▶ **Task objective**
Word for word, restate each of the entries below, and drop every picture.

▶ **Available data**
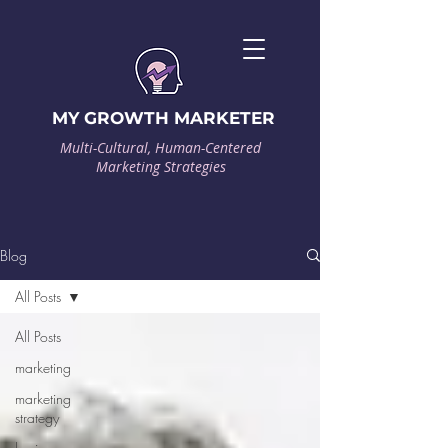
MY GROWTH MARKETER
Multi-Cultural, Human-Centered
Marketing Strategies
Blog
All Posts
All Posts
marketing
marketing
strategy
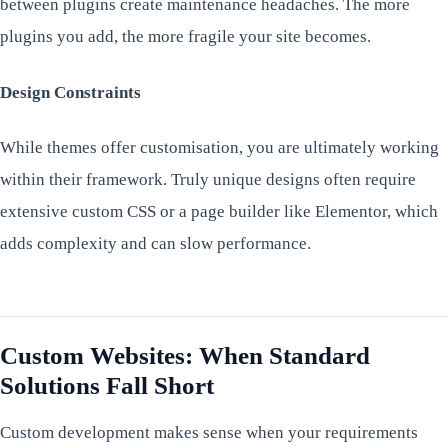
between plugins create maintenance headaches. The more
plugins you add, the more fragile your site becomes.
Design Constraints
While themes offer customisation, you are ultimately working
within their framework. Truly unique designs often require
extensive custom CSS or a page builder like Elementor, which
adds complexity and can slow performance.
Custom Websites: When Standard
Solutions Fall Short
Custom development makes sense when your requirements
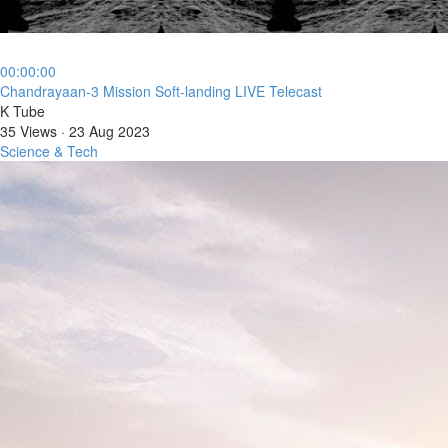
00:00:00
⁣Chandrayaan-3 Mission Soft-landing LIVE Telecast
K Tube
35 Views
·
23 Aug 2023
Science & Tech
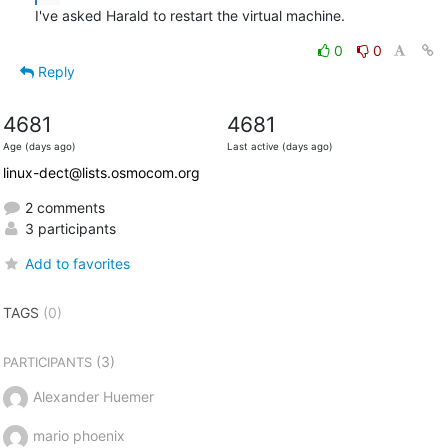
I've asked Harald to restart the virtual machine.
0
0
Reply
4681
4681
Age (days ago)
Last active (days ago)
linux-dect@lists.osmocom.org
2 comments
3 participants
Add to favorites
TAGS
(0)
(3)
PARTICIPANTS
Alexander Huemer
mario phoenix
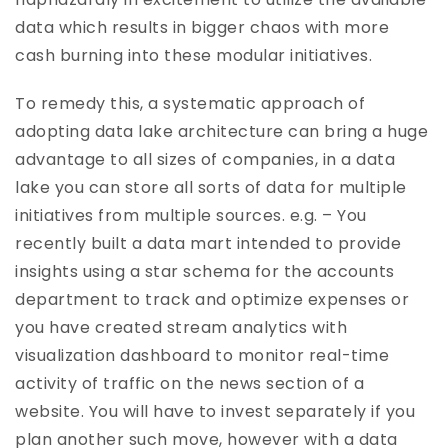
data which results in bigger chaos with more
cash burning into these modular initiatives.
To remedy this, a systematic approach of
adopting data lake architecture can bring a huge
advantage to all sizes of companies, in a data
lake you can store all sorts of data for multiple
initiatives from multiple sources. e.g. – You
recently built a data mart intended to provide
insights using a star schema for the accounts
department to track and optimize expenses or
you have created stream analytics with
visualization dashboard to monitor real-time
activity of traffic on the news section of a
website. You will have to invest separately if you
plan another such move, however with a data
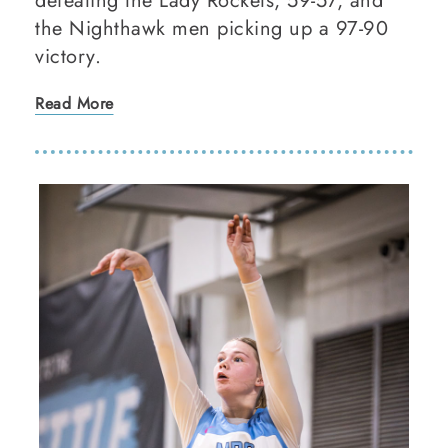
defeating the Lady Rockets, 59-57, and
the Nighthawk men picking up a 97-90
victory.
Read More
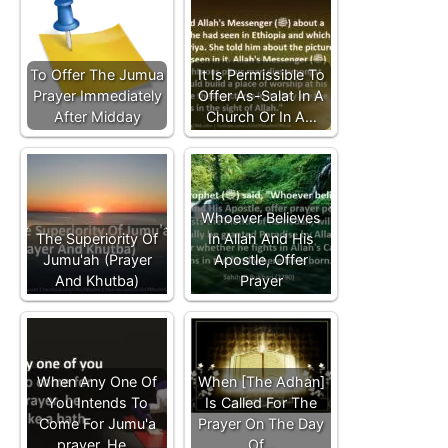
To Offer The Jumua
It Is Permissible To
Prayer Immediately
Offer As-Salat In A
After Midday
Church Or In A…
Whoever Believes
The Superiority Of
In Allah And His
Jumu'ah (Prayer
Apostle, Offer
And Khutba)
Prayer
When Any One Of
When [The Adhan]
You Intends To
Is Called For The
Come For Jumu'a
Prayer On The Day
prayer, He…
Of…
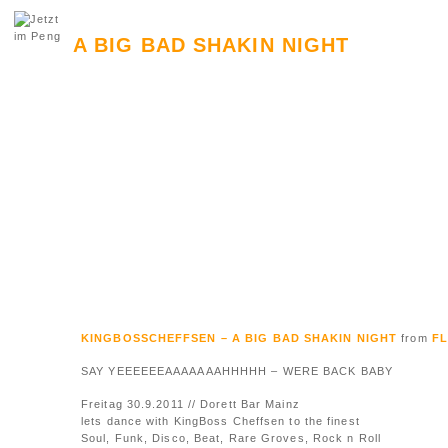
A BIG BAD SHAKIN NIGHT
KINGBOSSCHEFFSEN – A BIG BAD SHAKIN NIGHT
from
F
SAY YEEEEEEAAAAAAAHHHHH – WERE BACK BABY
Freitag 30.9.2011 // Dorett Bar Mainz
lets dance with KingBoss Cheffsen to the finest
Soul, Funk, Disco, Beat, Rare Groves, Rock n Roll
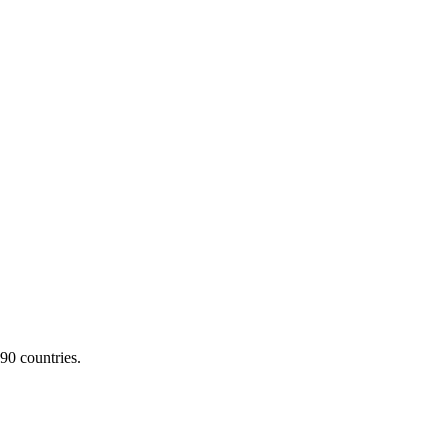
90 countries.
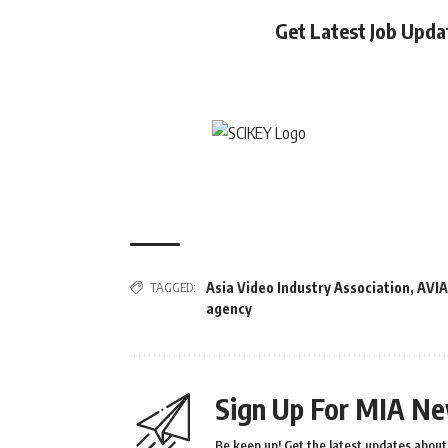
Get Latest Job Upd
TAGGED:
Asia Video Industry Association
,
AVIA
agency
Sign Up For MIA Ne
Be keep up! Get the latest updates about 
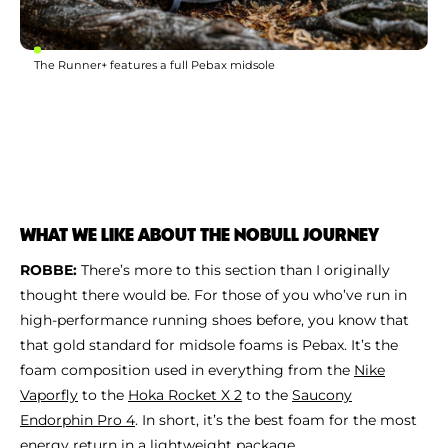
The Runner+ features a full Pebax midsole
WHAT WE LIKE ABOUT THE NOBULL JOURNEY
ROBBE:
There’s more to this section than I originally
thought there would be. For those of you who’ve run in
high-performance running shoes before, you know that
that gold standard for midsole foams is Pebax. It’s the
foam composition used in everything from the
Nike
Vaporfly
to the
Hoka Rocket X 2
to the
Saucony
Endorphin Pro 4
. In short, it’s the best foam for the most
energy return in a lightweight package.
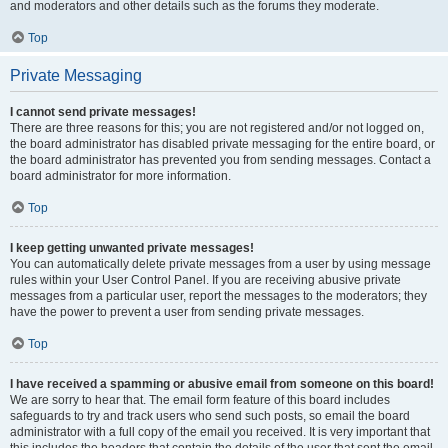
and moderators and other details such as the forums they moderate.
Top
Private Messaging
I cannot send private messages!
There are three reasons for this; you are not registered and/or not logged on,
the board administrator has disabled private messaging for the entire board, or
the board administrator has prevented you from sending messages. Contact a
board administrator for more information.
Top
I keep getting unwanted private messages!
You can automatically delete private messages from a user by using message
rules within your User Control Panel. If you are receiving abusive private
messages from a particular user, report the messages to the moderators; they
have the power to prevent a user from sending private messages.
Top
I have received a spamming or abusive email from someone on this board!
We are sorry to hear that. The email form feature of this board includes
safeguards to try and track users who send such posts, so email the board
administrator with a full copy of the email you received. It is very important that
this includes the headers that contain the details of the user that sent the email.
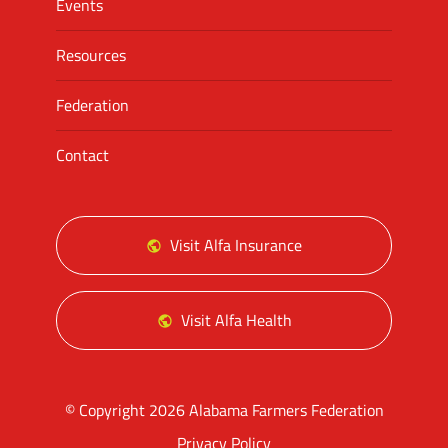
Events
Resources
Federation
Contact
Visit Alfa Insurance
Visit Alfa Health
© Copyright 2026 Alabama Farmers Federation
Privacy Policy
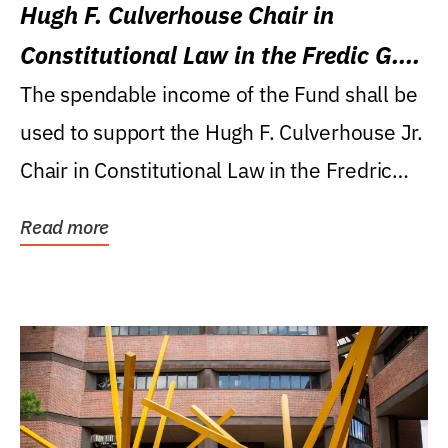
Hugh F. Culverhouse Chair in
Constitutional Law in the Fredic G.
Levin College of Law
The spendable income of the Fund shall be
used to support the Hugh F. Culverhouse Jr.
Chair in Constitutional Law in the Fredric
G....
Read more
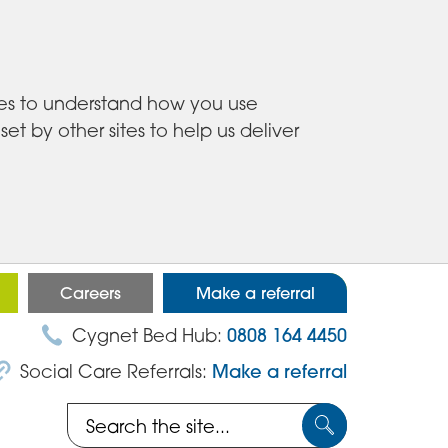
ies to understand how you use
 by other sites to help us deliver
Careers
Make a referral
Cygnet Bed Hub:
0808 164 4450
Social Care Referrals:
Make a referral
Search
Submit
the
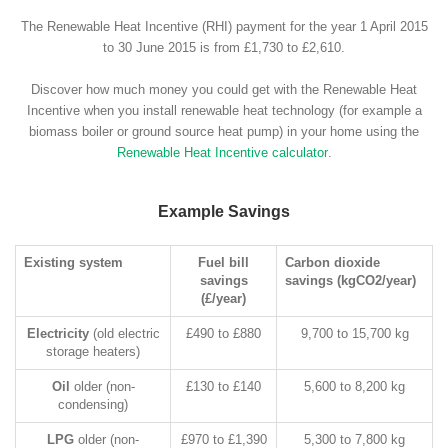
The Renewable Heat Incentive (RHI) payment for the year 1 April 2015
to 30 June 2015 is from £1,730 to £2,610.
Discover how much money you could get with the Renewable Heat
Incentive when you install renewable heat technology (for example a
biomass boiler or ground source heat pump) in your home using the
Renewable Heat Incentive calculator
.
Example Savings
Existing system
Fuel bill
Carbon dioxide
savings
savings (kgCO2/year)
(£/year)
Electricity
(old electric
£490 to £880
9,700 to 15,700 kg
storage heaters)
Oil
older (non-
£130 to £140
5,600 to 8,200 kg
condensing)
LPG
older (non-
£970 to £1,390
5,300 to 7,800 kg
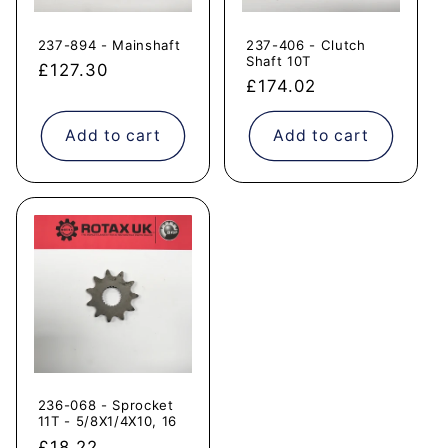
237-894 - Mainshaft
237-406 - Clutch
Shaft 10T
Regular
£127.30
Regular
£174.02
price
price
Add to cart
Add to cart
236-068 - Sprocket
11T - 5/8X1/4X10, 16
Regular
£18.22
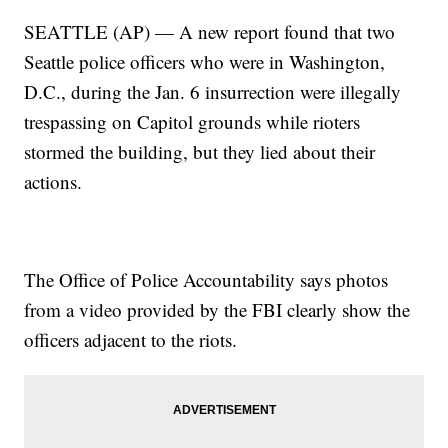
SEATTLE (AP) — A new report found that two
Seattle police officers who were in Washington,
D.C., during the Jan. 6 insurrection were illegally
trespassing on Capitol grounds while rioters
stormed the building, but they lied about their
actions.
The Office of Police Accountability says photos
from a video provided by the FBI clearly show the
officers adjacent to the riots.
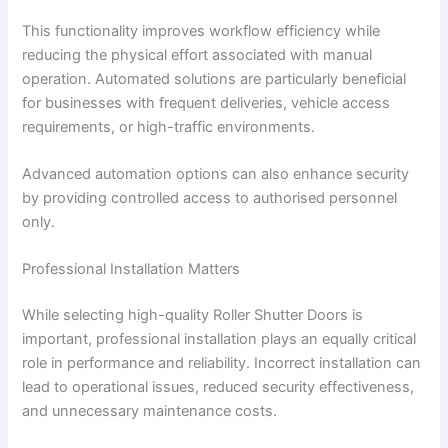
This functionality improves workflow efficiency while
reducing the physical effort associated with manual
operation. Automated solutions are particularly beneficial
for businesses with frequent deliveries, vehicle access
requirements, or high-traffic environments.
Advanced automation options can also enhance security
by providing controlled access to authorised personnel
only.
Professional Installation Matters
While selecting high-quality Roller Shutter Doors is
important, professional installation plays an equally critical
role in performance and reliability. Incorrect installation can
lead to operational issues, reduced security effectiveness,
and unnecessary maintenance costs.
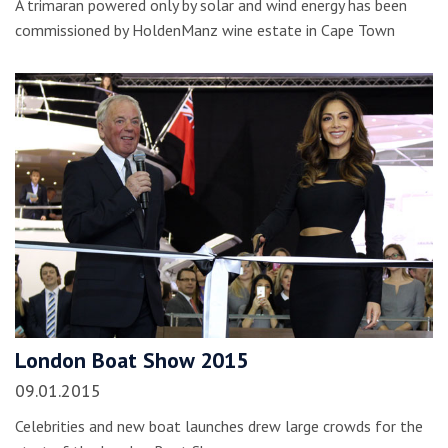
A trimaran powered only by solar and wind energy has been
commissioned by HoldenManz wine estate in Cape Town
London Boat Show 2015
09.01.2015
Celebrities and new boat launches drew large crowds for the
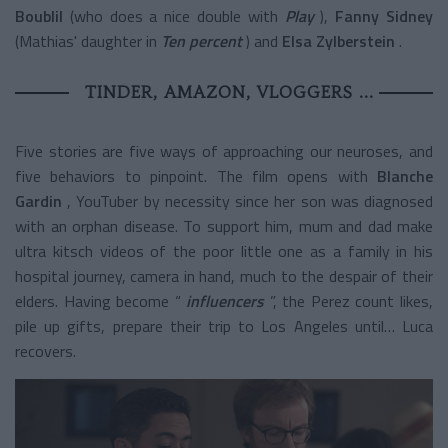
Boublil
(who does a nice double with
Play
),
Fanny Sidney
(Mathias' daughter in
Ten percent
) and
Elsa Zylberstein
.
TINDER, AMAZON, VLOGGERS ...
Five stories are five ways of approaching our neuroses, and
five behaviors to pinpoint. The film opens with
Blanche
Gardin
, YouTuber by necessity since her son was diagnosed
with an orphan disease. To support him, mum and dad make
ultra kitsch videos of the poor little one as a family in his
hospital journey, camera in hand, much to the despair of their
elders. Having become “
influencers
”, the Perez count likes,
pile up gifts, prepare their trip to Los Angeles until… Luca
recovers.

▶ **Response area**
MY GROWTH MARKETER
Multi-Cultural, Human-Centered
Marketing Strategies
Blog
All Posts
All Posts
marketing
marketing
strategy
between plugins create maintenance headaches. The more
plugins you add, the more fragile your site becomes.
Design Constraints
While themes offer customisation, you are ultimately working
within their framework. Truly unique designs often require
extensive custom CSS or a page builder like Elementor, which
adds complexity and can slow performance.
Custom Websites: When Standard
Solutions Fall Short
Custom development makes sense when your requirements
00:00:00
⁣Chandrayaan-3 Mission Soft-landing LIVE Telecast
K Tube
35 Views
·
23 Aug 2023
Science & Tech
I've asked Harald to restart the virtual machine.
0
0
Reply
4681
4681
Age (days ago)
Last active (days ago)
linux-dect@lists.osmocom.org
2 comments
3 participants
Add to favorites
TAGS
(0)
(3)
PARTICIPANTS
Alexander Huemer
mario phoenix
data which results in bigger chaos with more
cash burning into these modular initiatives.
To remedy this, a systematic approach of
adopting data lake architecture can bring a huge
advantage to all sizes of companies, in a data
lake you can store all sorts of data for multiple
initiatives from multiple sources. e.g. – You
recently built a data mart intended to provide
insights using a star schema for the accounts
department to track and optimize expenses or
you have created stream analytics with
visualization dashboard to monitor real-time
activity of traffic on the news section of a
website. You will have to invest separately if you
plan another such move, however with a data
defeating the Lady Rockets, 59-57, and
the Nighthawk men picking up a 97-90
victory.
Read More
To Offer The Jumua
It Is Permissible To
Prayer Immediately
Offer As-Salat In A
After Midday
Church Or In A…
Whoever Believes
The Superiority Of
In Allah And His
Jumu'ah (Prayer
Apostle, Offer
And Khutba)
Prayer
When Any One Of
When [The Adhan]
You Intends To
Is Called For The
Come For Jumu'a
Prayer On The Day
prayer, He…
Of…
A BIG BAD SHAKIN NIGHT
KINGBOSSCHEFFSEN – A BIG BAD SHAKIN NIGHT
from
F
SAY YEEEEEEAAAAAAAHHHHH – WERE BACK BABY
Freitag 30.9.2011 // Dorett Bar Mainz
lets dance with KingBoss Cheffsen to the finest
Soul, Funk, Disco, Beat, Rare Groves, Rock n Roll
90 countries.
Get Latest Job Upd
TAGGED:
Asia Video Industry Association
,
AVIA
agency
Sign Up For MIA Ne
Be keep up! Get the latest updates about 
The Runner+ features a full Pebax midsole
WHAT WE LIKE ABOUT THE NOBULL JOURNEY
ROBBE:
There’s more to this section than I originally
thought there would be. For those of you who’ve run in
high-performance running shoes before, you know that
that gold standard for midsole foams is Pebax. It’s the
foam composition used in everything from the
Nike
Vaporfly
to the
Hoka Rocket X 2
to the
Saucony
Endorphin Pro 4
. In short, it’s the best foam for the most
energy return in a lightweight package.
and moderators and other details such as the forums they moderate.
Top
Private Messaging
I cannot send private messages!
There are three reasons for this; you are not registered and/or not logged on,
the board administrator has disabled private messaging for the entire board, or
the board administrator has prevented you from sending messages. Contact a
board administrator for more information.
Top
I keep getting unwanted private messages!
You can automatically delete private messages from a user by using message
rules within your User Control Panel. If you are receiving abusive private
messages from a particular user, report the messages to the moderators; they
have the power to prevent a user from sending private messages.
Top
I have received a spamming or abusive email from someone on this board!
We are sorry to hear that. The email form feature of this board includes
safeguards to try and track users who send such posts, so email the board
administrator with a full copy of the email you received. It is very important that
this includes the headers that contain the details of the user that sent the email.
Events
Resources
Federation
Contact
Visit Alfa Insurance
Visit Alfa Health
© Copyright 2026 Alabama Farmers Federation
Privacy Policy
Hugh F. Culverhouse Chair in
Constitutional Law in the Fredic G.
Levin College of Law
The spendable income of the Fund shall be
used to support the Hugh F. Culverhouse Jr.
Chair in Constitutional Law in the Fredric
G....
Read more
ies to understand how you use
 by other sites to help us deliver
Careers
Make a referral
Cygnet Bed Hub:
0808 164 4450
Social Care Referrals:
Make a referral
Search
Submit
the
The Renewable Heat Incentive (RHI) payment for the year 1 April 2015
to 30 June 2015 is from £1,730 to £2,610.
Discover how much money you could get with the Renewable Heat
Incentive when you install renewable heat technology (for example a
biomass boiler or ground source heat pump) in your home using the
Renewable Heat Incentive calculator
.
Example Savings
Existing system
Fuel bill
Carbon dioxide
savings
savings (kgCO2/year)
(£/year)
Electricity
(old electric
£490 to £880
9,700 to 15,700 kg
storage heaters)
Oil
older (non-
£130 to £140
5,600 to 8,200 kg
condensing)
LPG
older (non-
£970 to £1,390
5,300 to 7,800 kg
237-894 - Mainshaft
237-406 - Clutch
Shaft 10T
Regular
£127.30
Regular
£174.02
price
price
Add to cart
Add to cart
236-068 - Sprocket
11T - 5/8X1/4X10, 16
Regular
£18.22
SEATTLE (AP) — A new report found that two
Seattle police officers who were in Washington,
D.C., during the Jan. 6 insurrection were illegally
trespassing on Capitol grounds while rioters
stormed the building, but they lied about their
actions.
The Office of Police Accountability says photos
from a video provided by the FBI clearly show the
officers adjacent to the riots.
This functionality improves workflow efficiency while
reducing the physical effort associated with manual
operation. Automated solutions are particularly beneficial
for businesses with frequent deliveries, vehicle access
requirements, or high-traffic environments.
Advanced automation options can also enhance security
by providing controlled access to authorised personnel
only.
Professional Installation Matters
While selecting high-quality Roller Shutter Doors is
important, professional installation plays an equally critical
role in performance and reliability. Incorrect installation can
lead to operational issues, reduced security effectiveness,
and unnecessary maintenance costs.
A trimaran powered only by solar and wind energy has been
commissioned by HoldenManz wine estate in Cape Town
London Boat Show 2015
09.01.2015
Celebrities and new boat launches drew large crowds for the
Boublil
(who does a nice double with
Play
),
Fanny Sidney
(Mathias' daughter in
Ten percent
) and
Elsa Zylberstein
.
TINDER, AMAZON, VLOGGERS ...
Five stories are five ways of approaching our neuroses, and
five behaviors to pinpoint. The film opens with
Blanche
Gardin
, YouTuber by necessity since her son was diagnosed
with an orphan disease. To support him, mum and dad make
ultra kitsch videos of the poor little one as a family in his
hospital journey, camera in hand, much to the despair of their
elders. Having become “
influencers
”, the Perez count likes,
pile up gifts, prepare their trip to Los Angeles until… Luca
recovers.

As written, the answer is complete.